*** RECORDS SUPPLIED ***

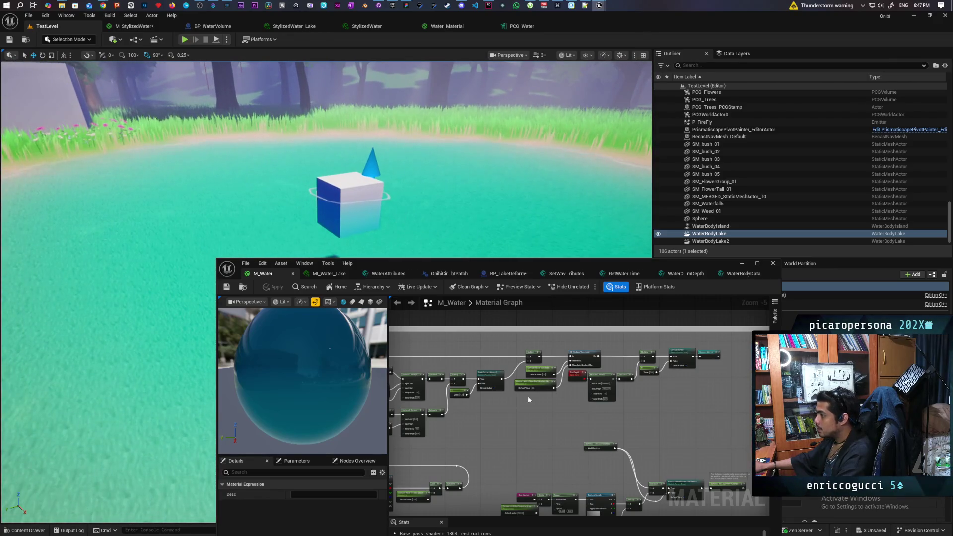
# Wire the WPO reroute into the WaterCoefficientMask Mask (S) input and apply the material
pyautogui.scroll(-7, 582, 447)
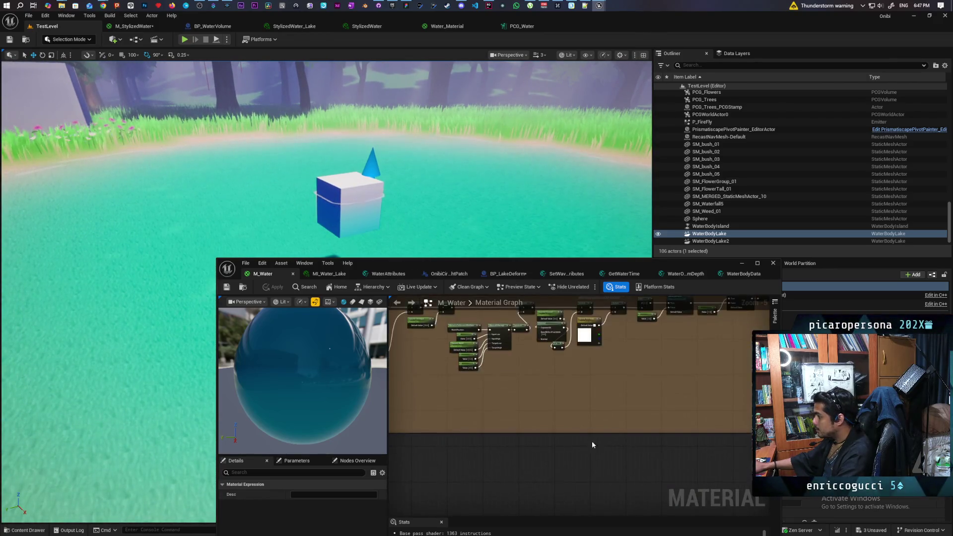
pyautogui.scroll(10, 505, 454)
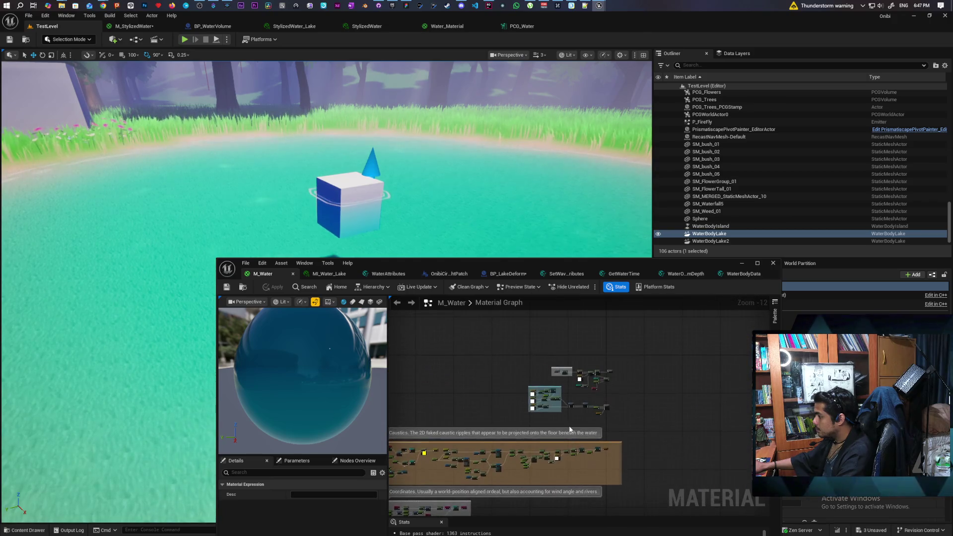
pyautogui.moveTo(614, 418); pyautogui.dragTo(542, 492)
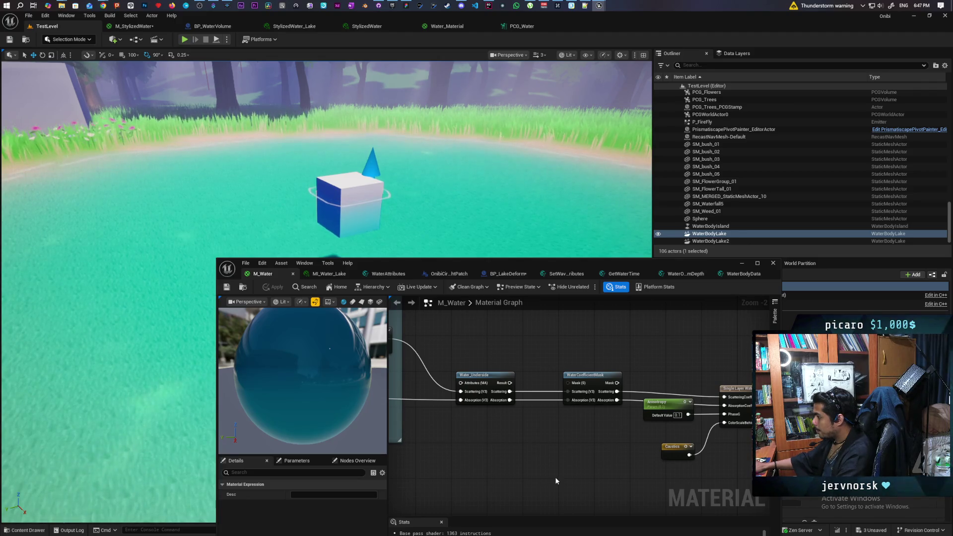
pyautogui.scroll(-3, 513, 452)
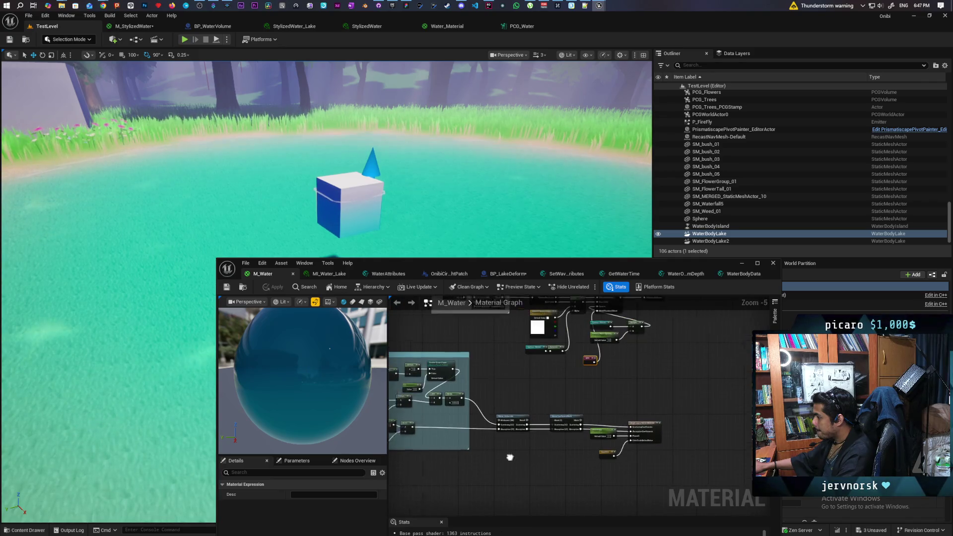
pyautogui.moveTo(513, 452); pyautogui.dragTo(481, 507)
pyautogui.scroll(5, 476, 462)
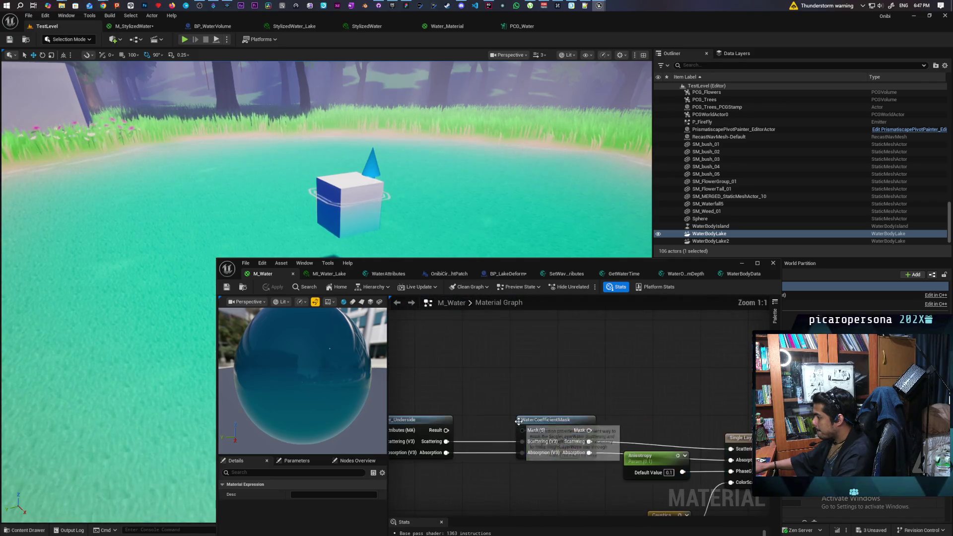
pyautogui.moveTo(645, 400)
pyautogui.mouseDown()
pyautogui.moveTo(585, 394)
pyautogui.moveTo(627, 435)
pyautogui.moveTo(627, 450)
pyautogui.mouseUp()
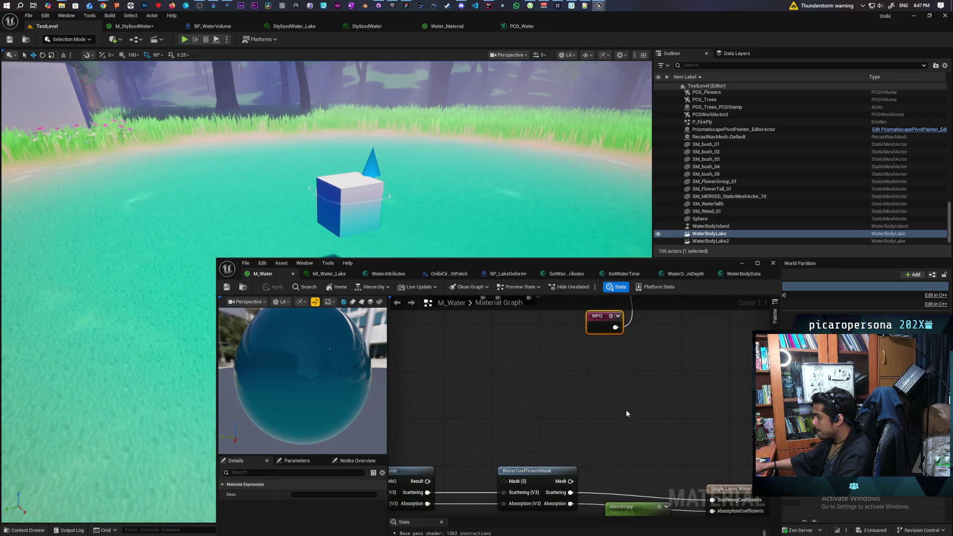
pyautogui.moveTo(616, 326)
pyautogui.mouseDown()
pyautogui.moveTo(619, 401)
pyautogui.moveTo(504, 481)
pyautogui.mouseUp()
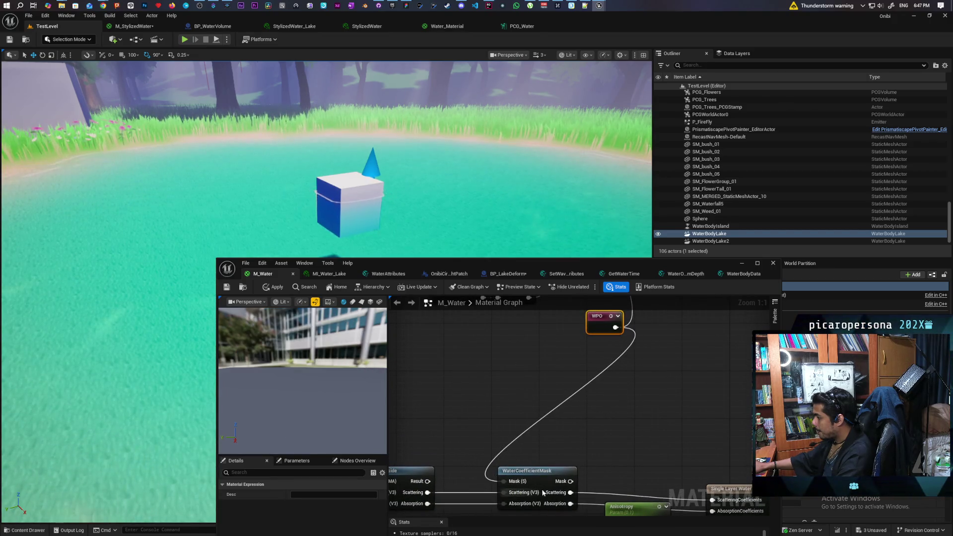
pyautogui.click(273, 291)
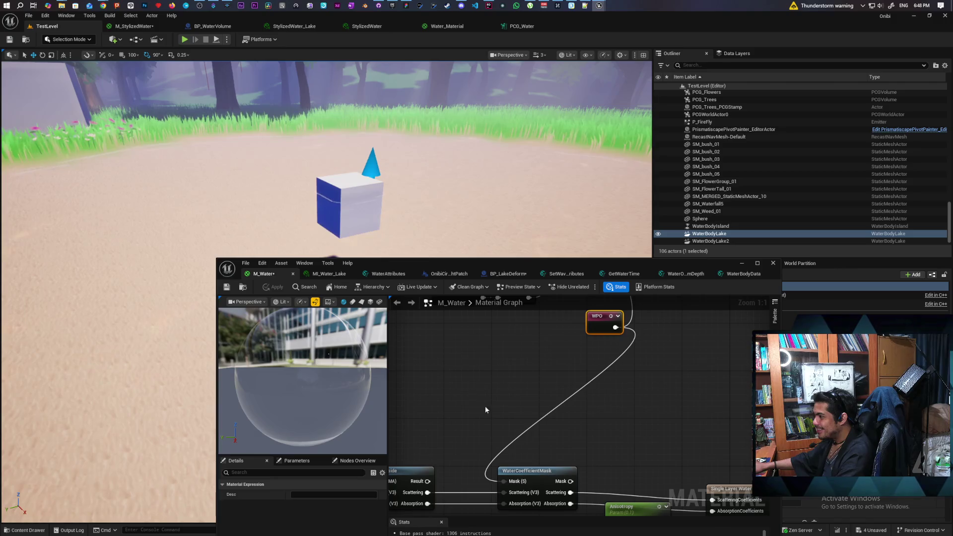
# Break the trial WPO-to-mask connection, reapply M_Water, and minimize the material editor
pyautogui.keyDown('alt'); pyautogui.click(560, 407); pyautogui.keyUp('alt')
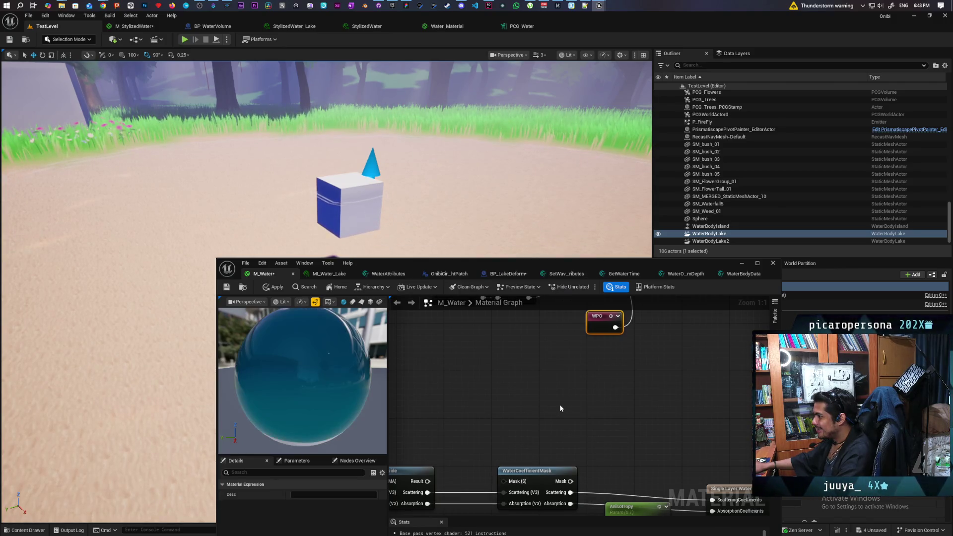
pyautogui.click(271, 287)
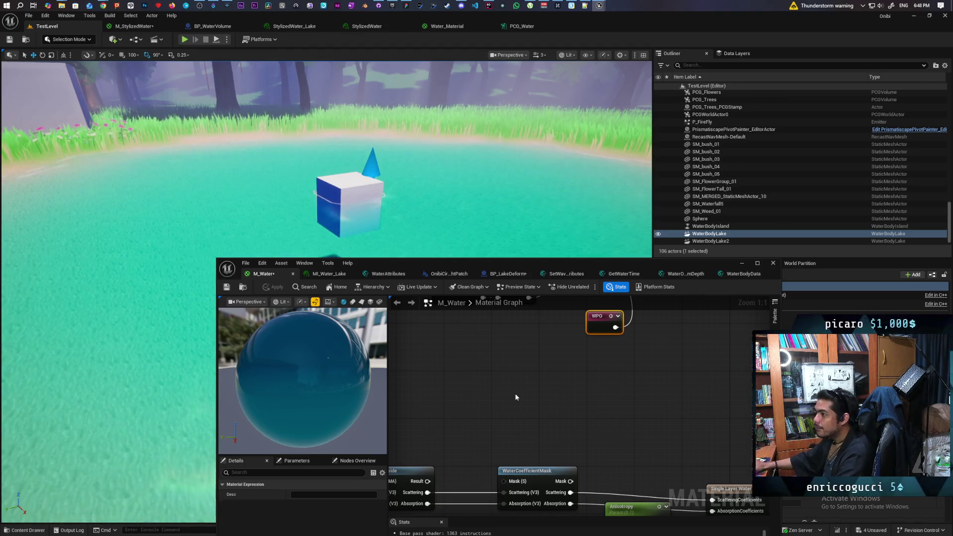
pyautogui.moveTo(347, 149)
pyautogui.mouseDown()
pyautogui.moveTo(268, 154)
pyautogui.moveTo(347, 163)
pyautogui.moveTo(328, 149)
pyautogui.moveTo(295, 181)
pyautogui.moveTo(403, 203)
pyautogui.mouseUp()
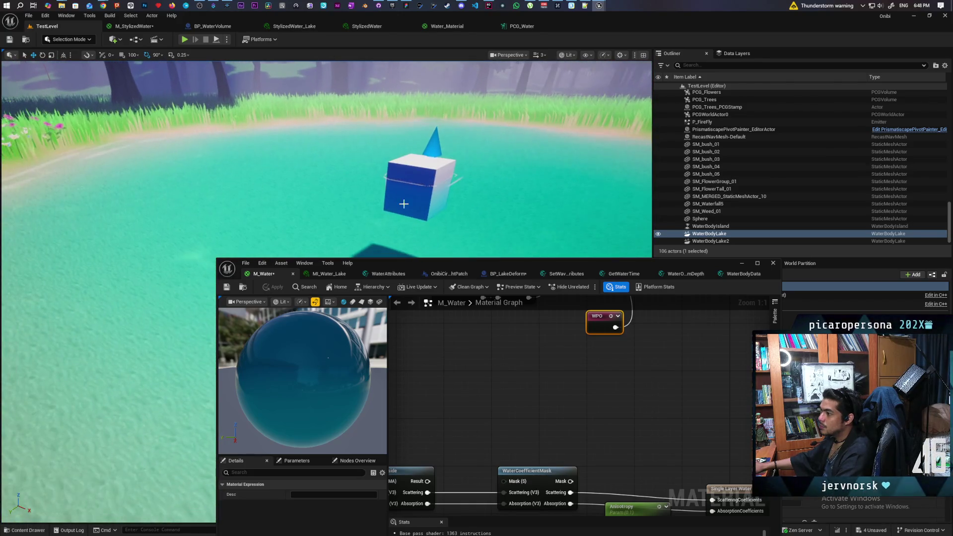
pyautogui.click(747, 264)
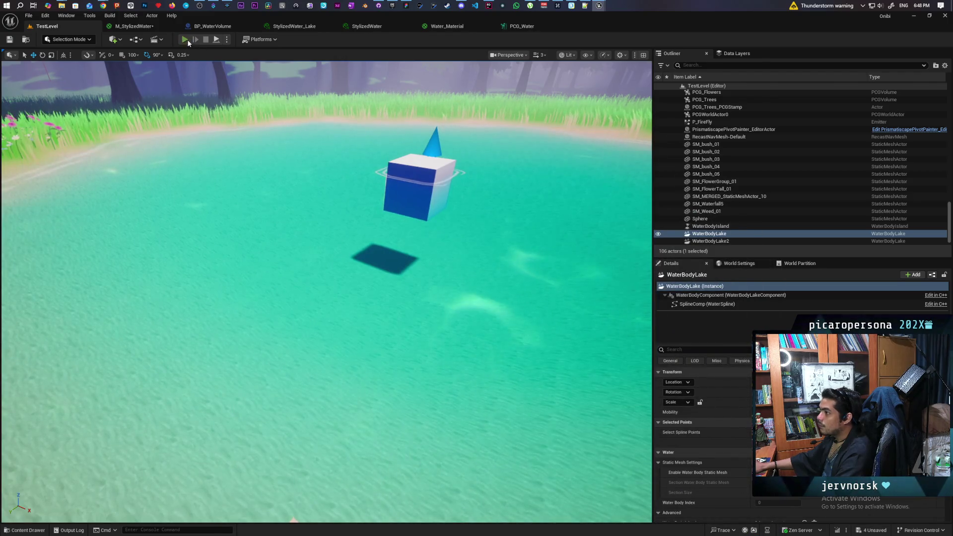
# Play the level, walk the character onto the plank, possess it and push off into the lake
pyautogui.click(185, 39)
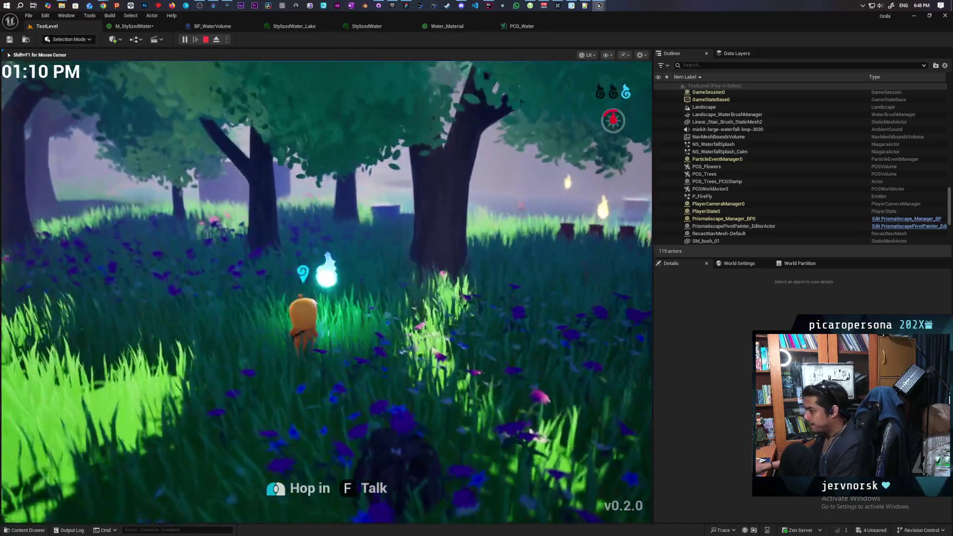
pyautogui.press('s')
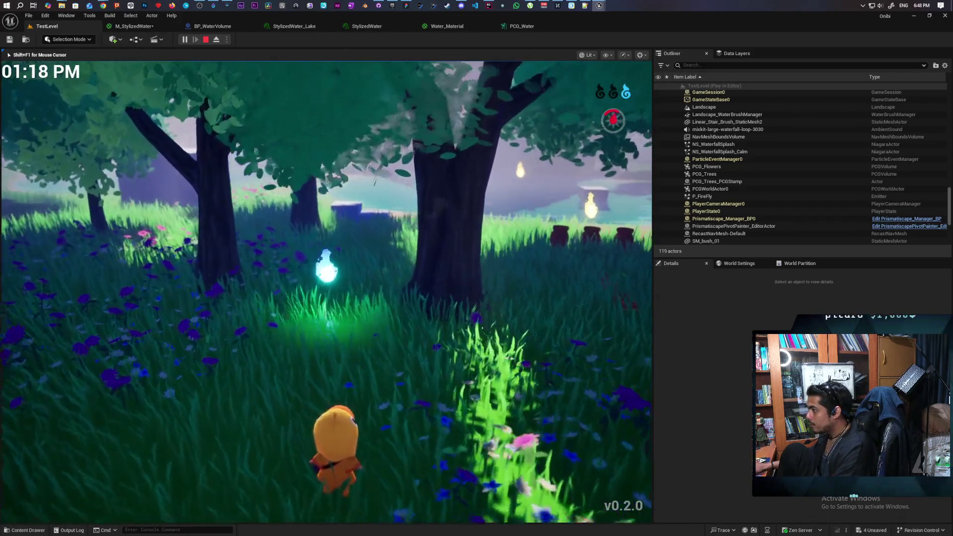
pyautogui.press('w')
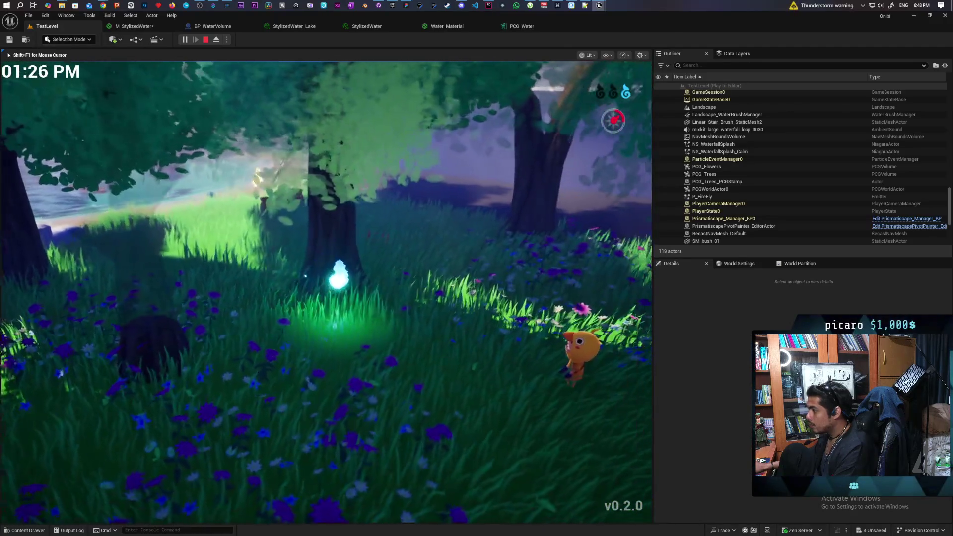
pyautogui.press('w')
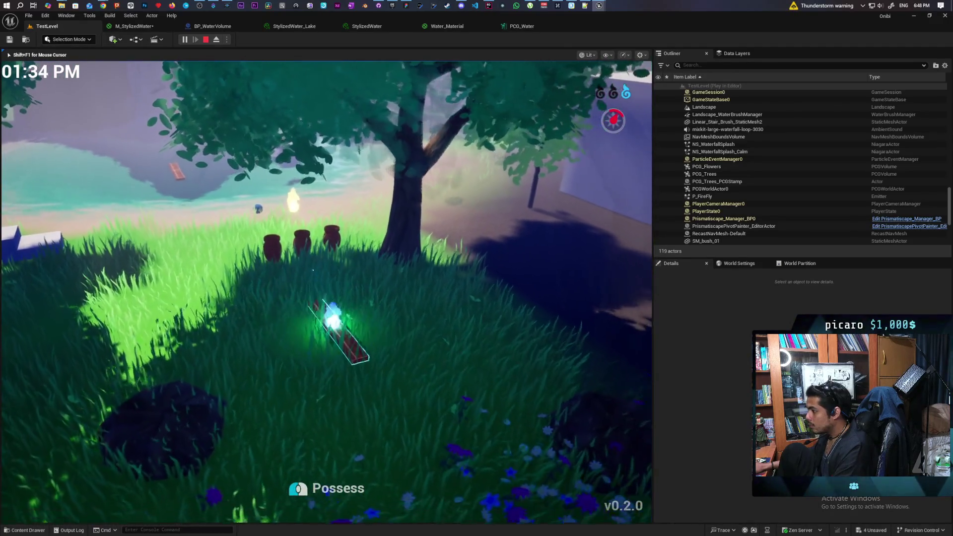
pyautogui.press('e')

*** End of RECORDS SUPPLIED ***

◆ **EXERCISE DESCRIPTION**: Set every line of the records down again exactly, and exclude all pictures.

◆ **REPLY**:
# Wire the WPO reroute into the WaterCoefficientMask Mask (S) input and apply the material
pyautogui.scroll(-7, 582, 447)
pyautogui.scroll(10, 505, 454)
pyautogui.moveTo(614, 418); pyautogui.dragTo(542, 492)
pyautogui.scroll(-3, 513, 452)
pyautogui.moveTo(513, 452); pyautogui.dragTo(481, 507)
pyautogui.scroll(5, 476, 462)
pyautogui.moveTo(645, 400)
pyautogui.mouseDown()
pyautogui.moveTo(585, 394)
pyautogui.moveTo(627, 435)
pyautogui.moveTo(627, 450)
pyautogui.mouseUp()
pyautogui.moveTo(616, 326)
pyautogui.mouseDown()
pyautogui.moveTo(619, 401)
pyautogui.moveTo(504, 481)
pyautogui.mouseUp()
pyautogui.click(273, 291)
# Break the trial WPO-to-mask connection, reapply M_Water, and minimize the material editor
pyautogui.keyDown('alt'); pyautogui.click(560, 407); pyautogui.keyUp('alt')
pyautogui.click(271, 287)
pyautogui.moveTo(347, 149)
pyautogui.mouseDown()
pyautogui.moveTo(268, 154)
pyautogui.moveTo(347, 163)
pyautogui.moveTo(328, 149)
pyautogui.moveTo(295, 181)
pyautogui.moveTo(403, 203)
pyautogui.mouseUp()
pyautogui.click(747, 264)
# Play the level, walk the character onto the plank, possess it and push off into the lake
pyautogui.click(185, 39)
pyautogui.press('s')
pyautogui.press('w')
pyautogui.press('w')
pyautogui.press('e')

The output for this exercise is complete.